This is related to decomposition of $U_1=1+pZ_p$ in Iwasawa's Local class field theory book Chpt 2, Proposition 2.7
Let $k$ be a finite $Q_p$ extension, $d=[k:Q_p]$ and $q$ cardinality of residue field of $k$. Set $\pi$ uniformizer of valuation ring associated to $k$. Then $k^\times=<\pi>\oplus Z_{(q-1)}\oplus Z_{p^a}\oplus Z_p^d$ where $Z_{p^a}$ corresponds to all $p$-power roots of unity and $U_1=Z_p^d\oplus Z_{p^a}$. However $a$ is not concretely given.

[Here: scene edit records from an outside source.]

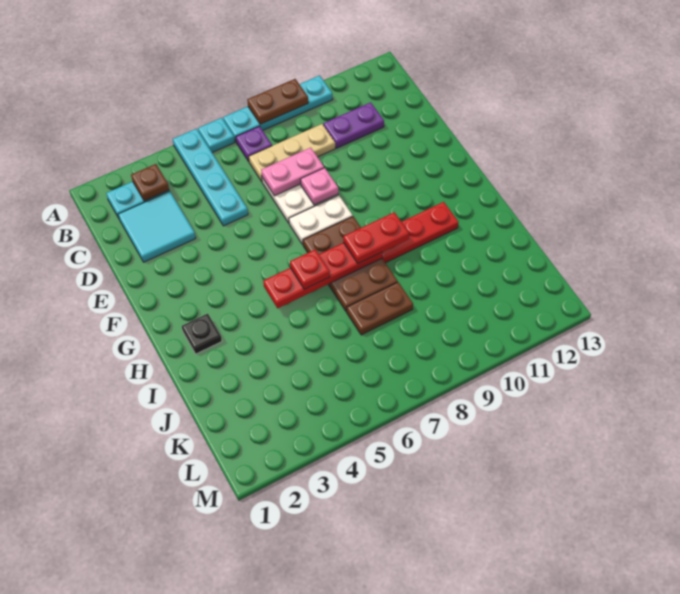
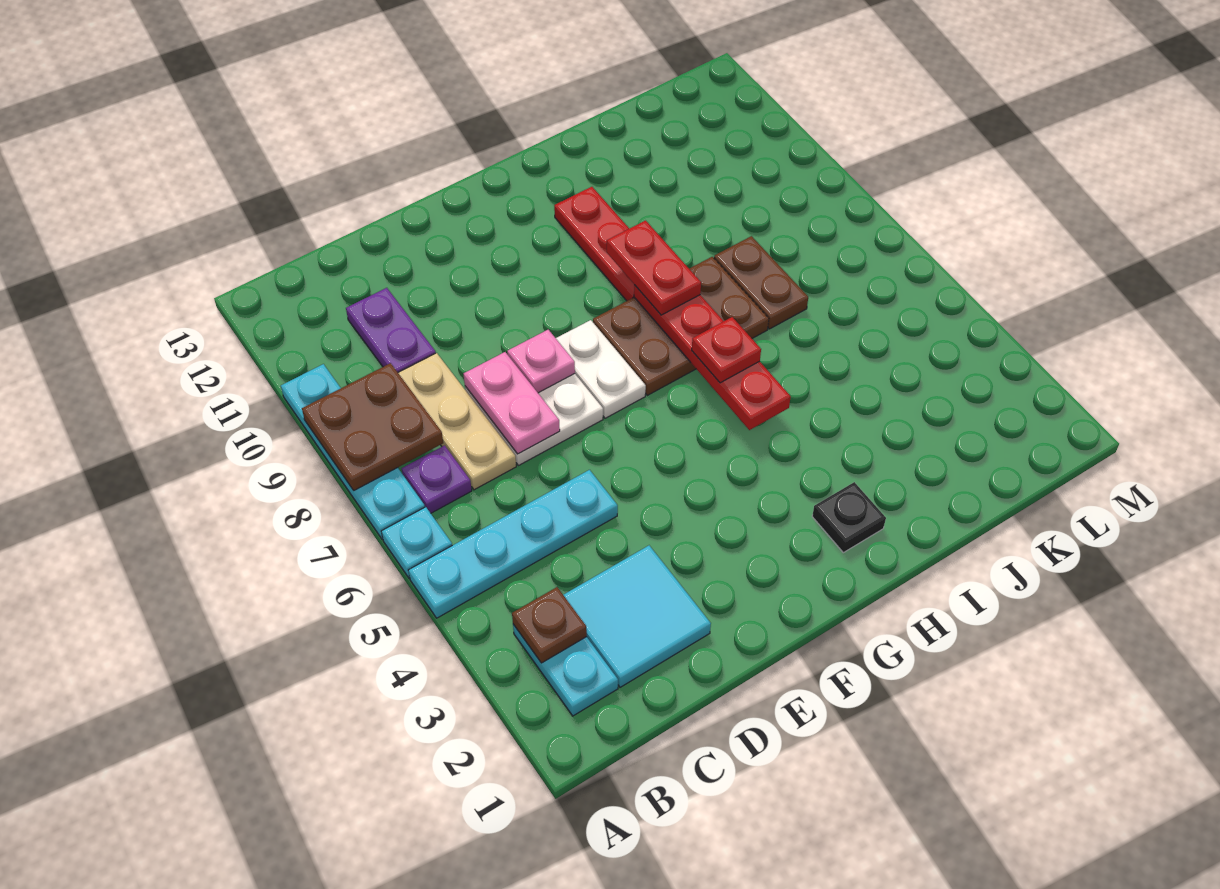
brown plate A8:A9 level 2 -> brown plate A8:B9 level 2

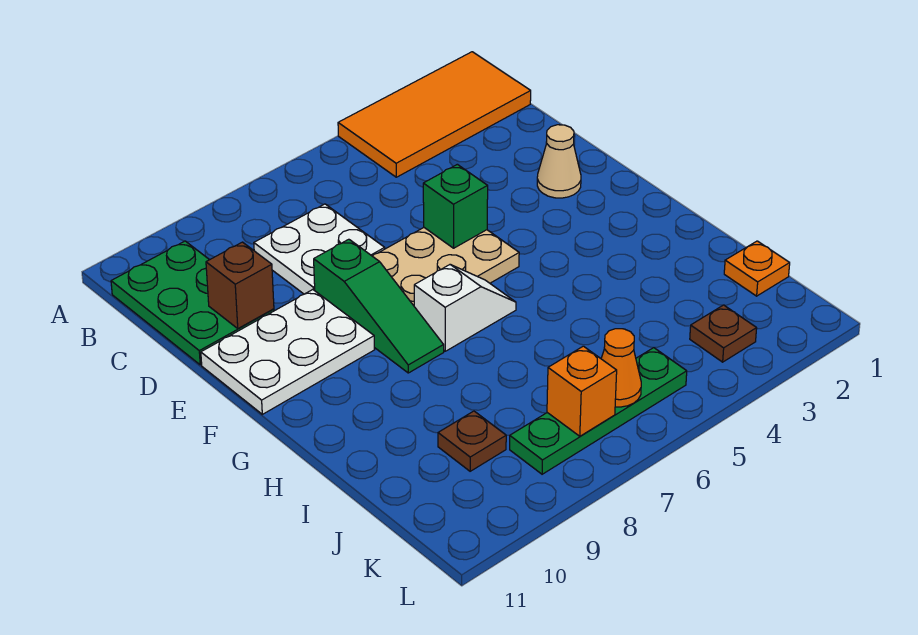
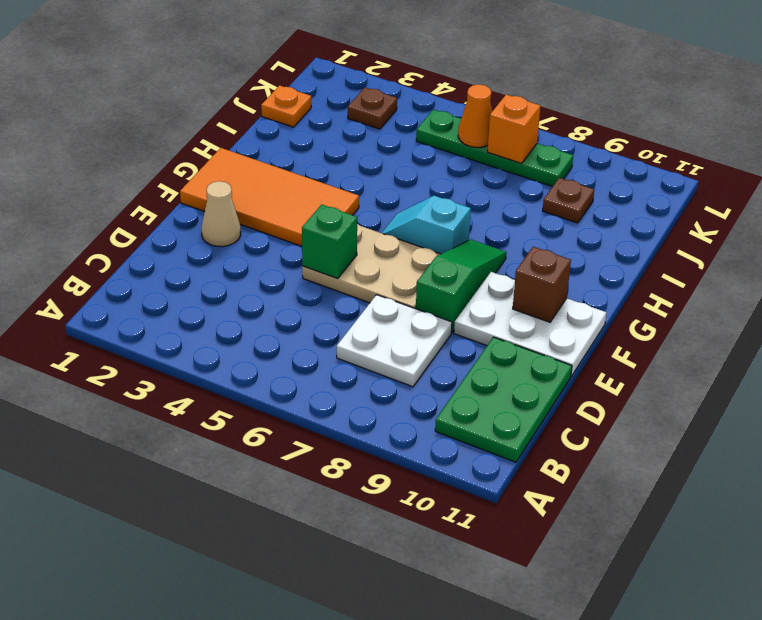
orange tile A1:B4 level 1 -> orange tile F1:G4 level 1
brown brick D10 level 2 -> brown brick F10 level 2
white slope G6:G7 level 1 top 7 -> cyan slope G6:G7 level 1 top 7

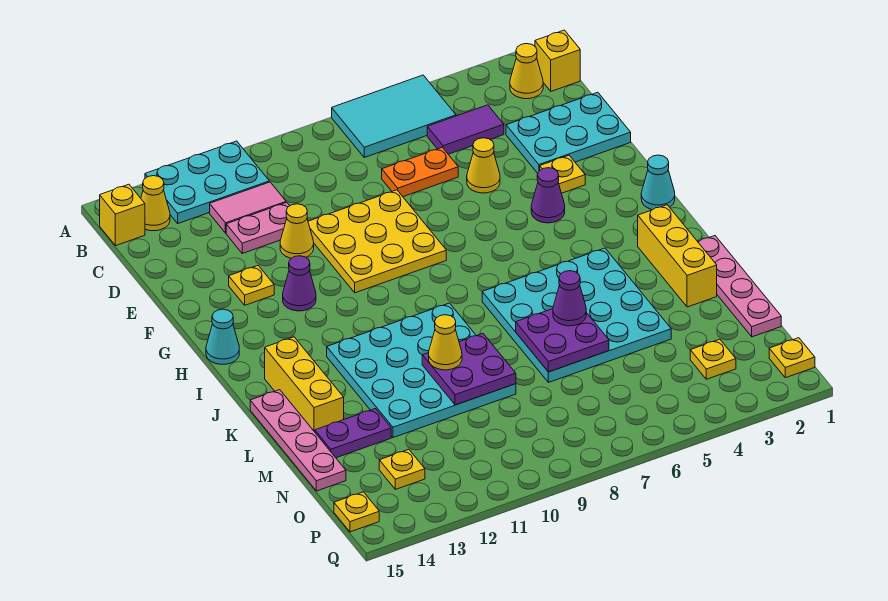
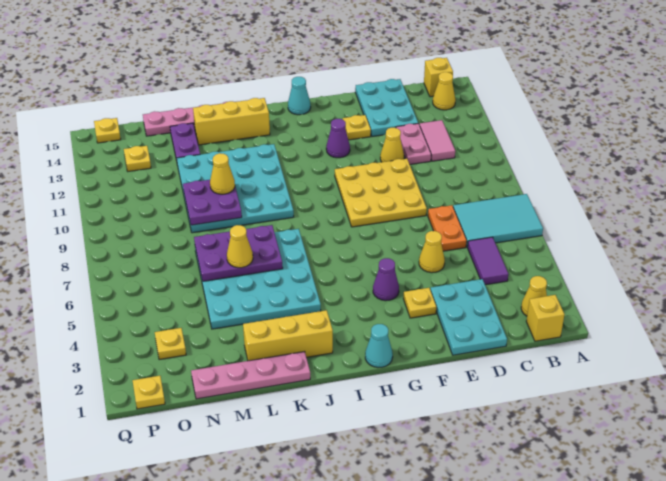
cyan tile A5:B7 level 1 -> cyan tile A6:C7 level 1
cyan plate A11:B13 level 1 -> cyan plate D13:E15 level 1
purple plate L6:M7 level 2 -> purple plate K6:M7 level 2
purple cone L6 level 3 -> yellow cone L6 level 3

$\textbf{Q:}$ I want to determine numerical values of $a$. The proof is not using constructive method by uses PID classification theorem and via $|U_1/U_n|<\infty$ for some large $n$ s.t. $U_n\cap W=1$ where $U_n$ is free of rank $d$ over $Z_p$(p-adic integer). The latter does not indicate exact size of $W$. How do I find this $a$ concretely in terms of $e,f,d$?
Best Answer
$$K^* = O_K^\times \times \pi^\Bbb{Z}$$ $$O_K^\times= \langle \zeta_{p^f-1}\rangle \times 1+\pi O_K$$ $$H = (1+\pi O_K)_{tors}$$ Since $H$ is torsion it contains some roots of unity, since they are equal to $1\bmod (\pi)$ it means they are $p^r$-th roots of unity, ie. $H = \langle \zeta_{p^a}\rangle$.
that is to say $$(1+\pi O_K)/H= \prod_{j=1}^{[O_K:\Bbb{Z}_p]} (1+\pi x_j)^{\Bbb{Z}_p} H$$
$$1+\pi O_K = H \times \prod_{j=1}^{[O_K:\Bbb{Z}_p]} (1+\pi x_j)^{\Bbb{Z}_p} $$
$p^f$ is the size of $O_K/(\pi)$ and $\zeta_{p^a}$ is the largest $p^r$-root of unity in $K$.